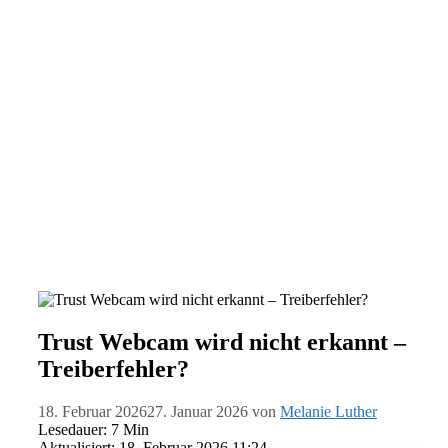
Trust Webcam wird nicht erkannt –
Treiberfehler?
18. Februar 2026
27. Januar 2026
von
Melanie Luther
Lesedauer: 7 Min
Aktualisiert: 18. Februar 2026 11:24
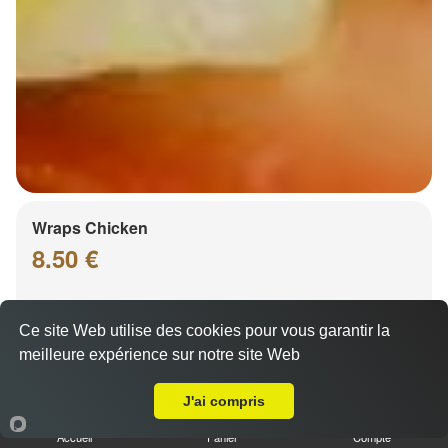
Wraps Chicken
8.50 €
Ce site Web utilise des cookies pour vous garantir la
Salade, tomates
meilleure expérience sur notre site Web
Livraison sur Strasbourg Koenigshoffen
J'ai compris
Accueil
Panier
Compte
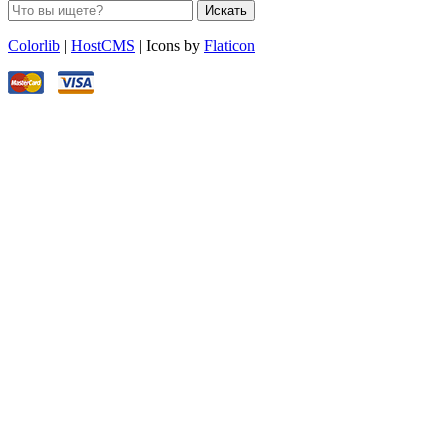
Искать
Colorlib
|
HostCMS
| Icons by
Flaticon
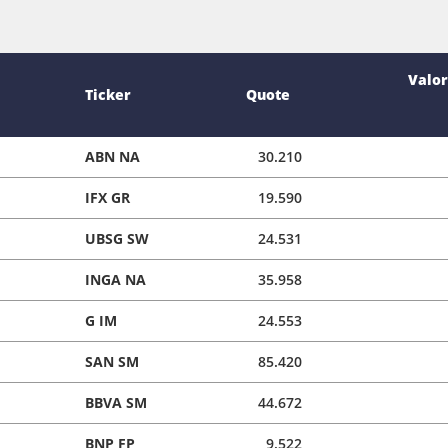
Valor
Ticker
Quote
ABN NA
30.210
IFX GR
19.590
UBSG SW
24.531
INGA NA
35.958
G IM
24.553
SAN SM
85.420
BBVA SM
44.672
BNP FP
9.522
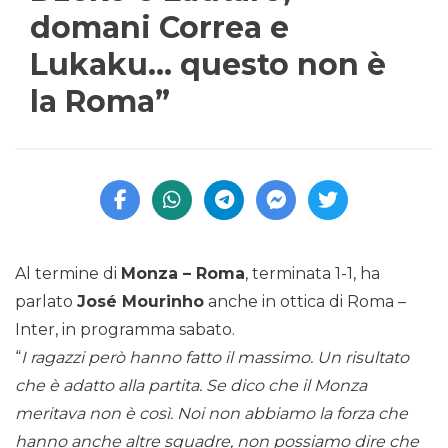
domani Correa e
Lukaku… questo non è
la Roma”
Al termine di
Monza – Roma
, terminata 1-1, ha
parlato
José Mourinho
anche in ottica di Roma –
Inter, in programma sabato.
“
I ragazzi però hanno fatto il massimo. Un risultato
che è adatto alla partita. Se dico che il Monza
meritava non è così. Noi non abbiamo la forza che
hanno anche altre squadre, non possiamo dire che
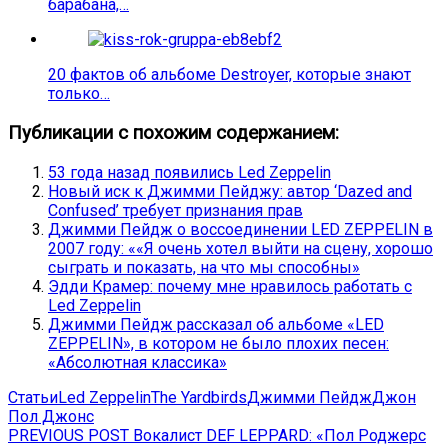
барабана,…
20 фактов об альбоме Destroyer, которые знают
только…
Публикации с похожим содержанием:
53 года назад появились Led Zeppelin
Новый иск к Джимми Пейджу: автор ‘Dazed and
Confused’ требует признания прав
Джимми Пейдж о воссоединении LED ZEPPELIN в
2007 году: ««Я очень хотел выйти на сцену, хорошо
сыграть и показать, на что мы способны»
Эдди Крамер: почему мне нравилось работать с
Led Zeppelin
Джимми Пейдж рассказал об альбоме «LED
ZEPPELIN», в котором не было плохих песен:
«Абсолютная классика»
Статьи
Led Zeppelin
The Yardbirds
Джимми Пейдж
Джон
Пол Джонс
Навигация
Previous
PREVIOUS POST
Вокалист DEF LEPPARD: «Пол Роджерс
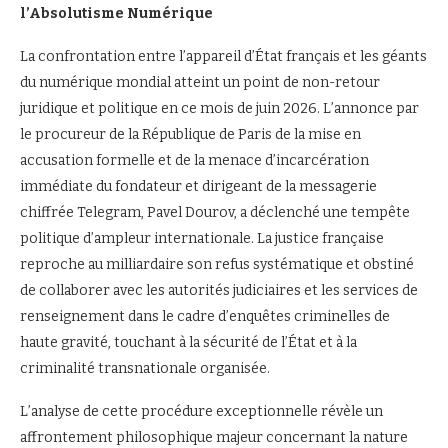
l’Absolutisme Numérique
La confrontation entre l’appareil d’État français et les géants
du numérique mondial atteint un point de non-retour
juridique et politique en ce mois de juin 2026. L’annonce par
le procureur de la République de Paris de la mise en
accusation formelle et de la menace d’incarcération
immédiate du fondateur et dirigeant de la messagerie
chiffrée Telegram, Pavel Dourov, a déclenché une tempête
politique d’ampleur internationale. La justice française
reproche au milliardaire son refus systématique et obstiné
de collaborer avec les autorités judiciaires et les services de
renseignement dans le cadre d’enquêtes criminelles de
haute gravité, touchant à la sécurité de l’État et à la
criminalité transnationale organisée.
L’analyse de cette procédure exceptionnelle révèle un
affrontement philosophique majeur concernant la nature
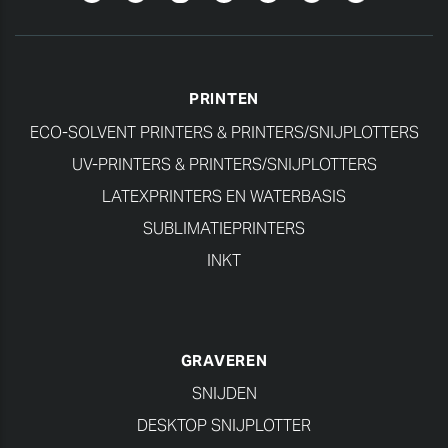
PRINTEN
ECO-SOLVENT PRINTERS & PRINTERS/SNIJPLOTTERS
UV-PRINTERS & PRINTERS/SNIJPLOTTERS
LATEXPRINTERS EN WATERBASIS
SUBLIMATIEPRINTERS
INKT
GRAVEREN
SNIJDEN
DESKTOP SNIJPLOTTER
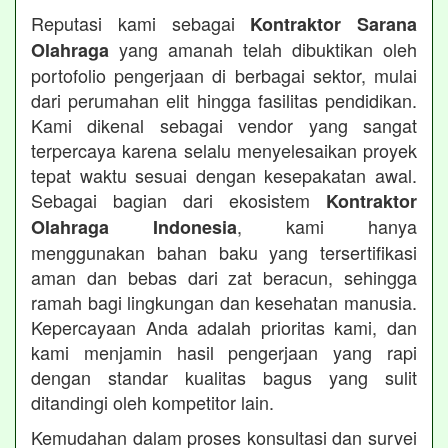
Reputasi kami sebagai
Kontraktor Sarana
yang amanah telah dibuktikan oleh
Olahraga
portofolio pengerjaan di berbagai sektor, mulai
dari perumahan elit hingga fasilitas pendidikan.
Kami dikenal sebagai vendor yang sangat
terpercaya karena selalu menyelesaikan proyek
tepat waktu sesuai dengan kesepakatan awal.
Sebagai bagian dari ekosistem
Kontraktor
, kami hanya
Olahraga Indonesia
menggunakan bahan baku yang tersertifikasi
aman dan bebas dari zat beracun, sehingga
ramah bagi lingkungan dan kesehatan manusia.
Kepercayaan Anda adalah prioritas kami, dan
kami menjamin hasil pengerjaan yang rapi
dengan standar kualitas bagus yang sulit
ditandingi oleh kompetitor lain.
Kemudahan dalam proses konsultasi dan survei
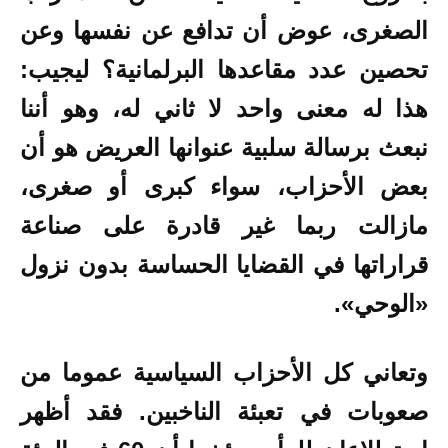
الصغرى، عوض أن تدافع عن نفسها وعن
تحصين عدد مقاعدها البرلمانية؟ ليجيب:
هذا له معنى واحد لا ثاني له، وهو أننا
نبعث برسالة سلبية عنوانها العريض هو أن
بعض الأحزاب، سواء كبرى أو صغرى،
مازالت ربما غير قادرة على صناعة
قراراتها في القضايا الحساسة بدون نزول
«الوحي».
وتعاني كل الأحزاب السياسية عموما من
صعوبات في تعبئة الناخبين. فقد أظهر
_ _ _ _
▶ [Directive] Lay out the listing, from its first line through the line containing "Aktualisiert: 18. Februar 2026 11:24" (both included), as a Markdown table with the columns Row and Line. Number each line, and leave out blank lines and the pictures.

▶ [Task output]
| Row | Line |
|---|---|
| 1 | Trust Webcam wird nicht erkannt – |
| 2 | Treiberfehler? |
| 3 | 18. Februar 2026 |
| 4 | 27. Januar 2026 |
| 5 | von |
| 6 | Melanie Luther |
| 7 | Lesedauer: 7 Min |
| 8 | Aktualisiert: 18. Februar 2026 11:24 |